This function doesn't always produce the expected results if you have a needle that isn't UTF-8 but are looking for it in a UTF-8 string. This won't be a concern for most people, but if you are mixing old and new data, especially if reading data from a file, it could be an issue.
Here's a "mb_*"-esque function that searches the string:
<?php
function mb_str_contains(string $haystack, string $needle, $encoding = null) {
return $needle === '' || mb_substr_count($haystack, $needle, (empty($encoding) ? mb_internal_encoding() : $encoding)) > 0;
}
?>
I used mb_substr_count() instead of mb_strpos() because mb_strpos() will still match partial characters as it's doing a binary search.

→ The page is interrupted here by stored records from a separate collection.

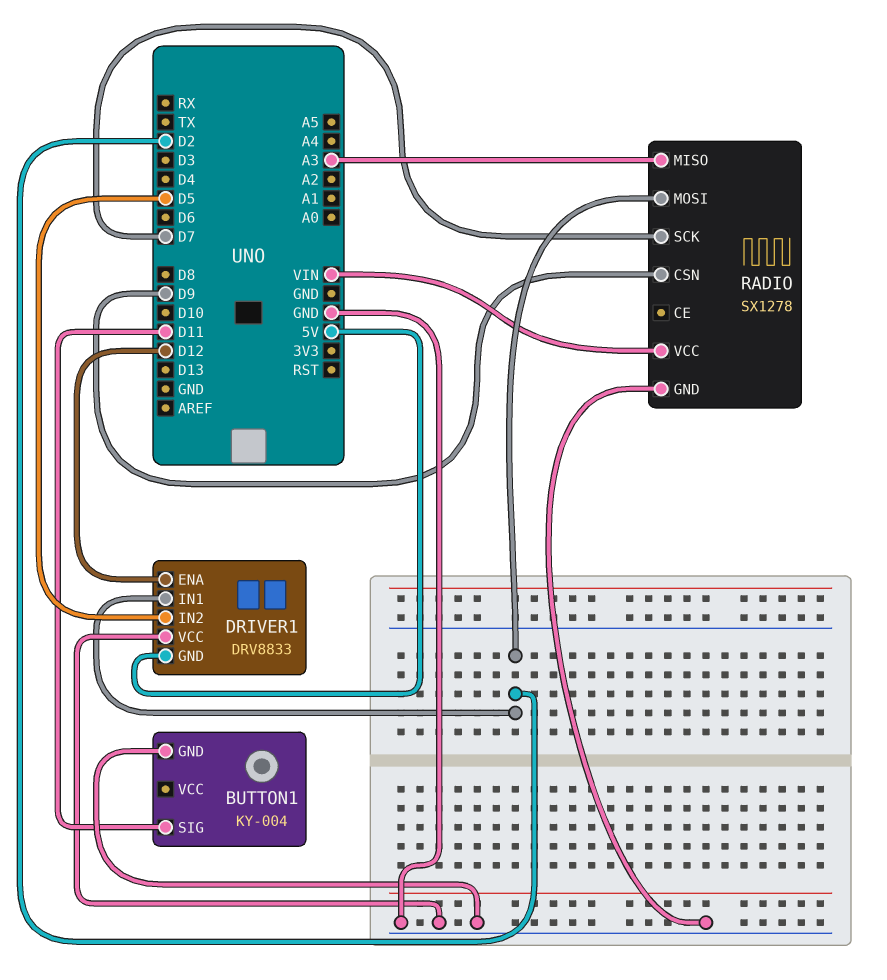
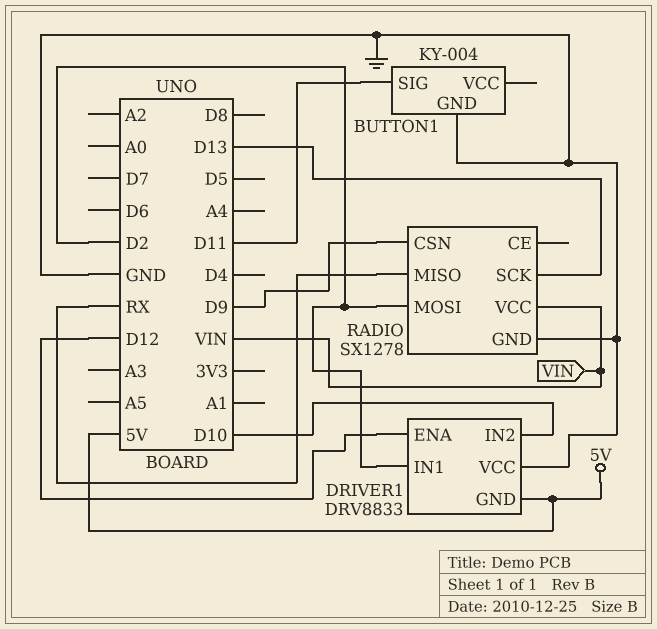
DRIVER1 pin IN2: D5 -> D10
RADIO pin MISO: A3 -> RX
RADIO pin SCK: D7 -> D13

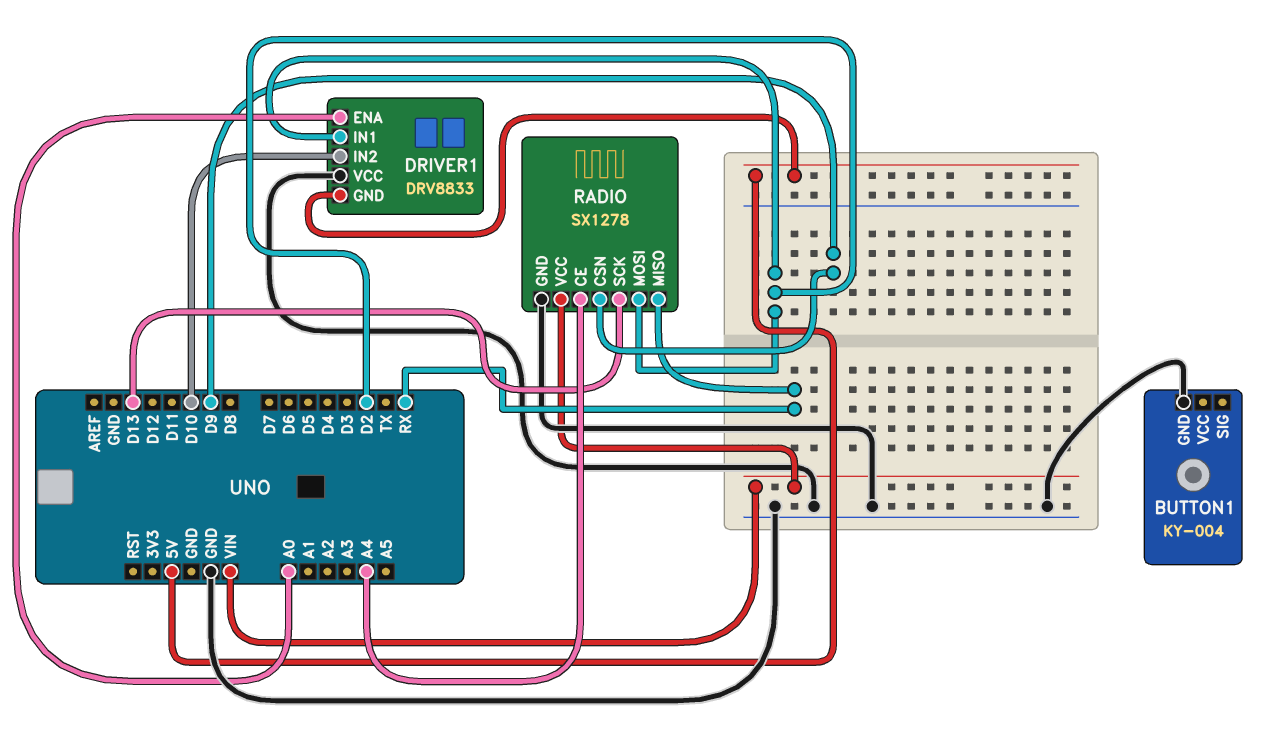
BUTTON1 pin SIG: D11 -> none
DRIVER1 pin ENA: D12 -> A0
RADIO pin CE: none -> A4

We can compare str_contains to the above suggested function:
<?php
$string = hex2bin('e6bca2e5ad97e381afe383a6e3838be382b3e383bce38389');
$contains = hex2bin('e383');
$contains2 = hex2bin('e383bc');
echo " = Haystack: ".var_export($string, true)."\r\n";
echo " = Needles:\r\n";
echo " + Windows-1252 characters\r\n";
echo " - Results:\r\n";
echo " > str_contains: ".var_export(str_contains($string, $contains), true)."\r\n";
echo " > mb_str_contains: ".var_export(mb_str_contains($string, $contains), true)."\r\n";
echo " + Valid UTF-8 character\r\n";
echo " - Results:\r\n";
echo " > str_contains: ".var_export(str_contains($string, $contains2), true)."\r\n";
echo " > mb_str_contains: ".var_export(mb_str_contains($string, $contains2), true)."\r\n";
echo "\r\n";
?>
Output:
= Haystack: '漢字はユニコード'
= Needles:
+ Windows-1252 characters
- Results:
> str_contains: true
> mb_str_contains: false
+ Valid UTF-8 character
- Results:
> str_contains: true
> mb_str_contains: true
It's not completely foolproof, however. For instance, ド in Windows-1252 will match ド from the above string. So it's still best to convert the encoding of the parameters to be the same first. But, if the character set isn't known/can't be detected and you have no choice but to deal with dirty data, this is probably the simplest solution.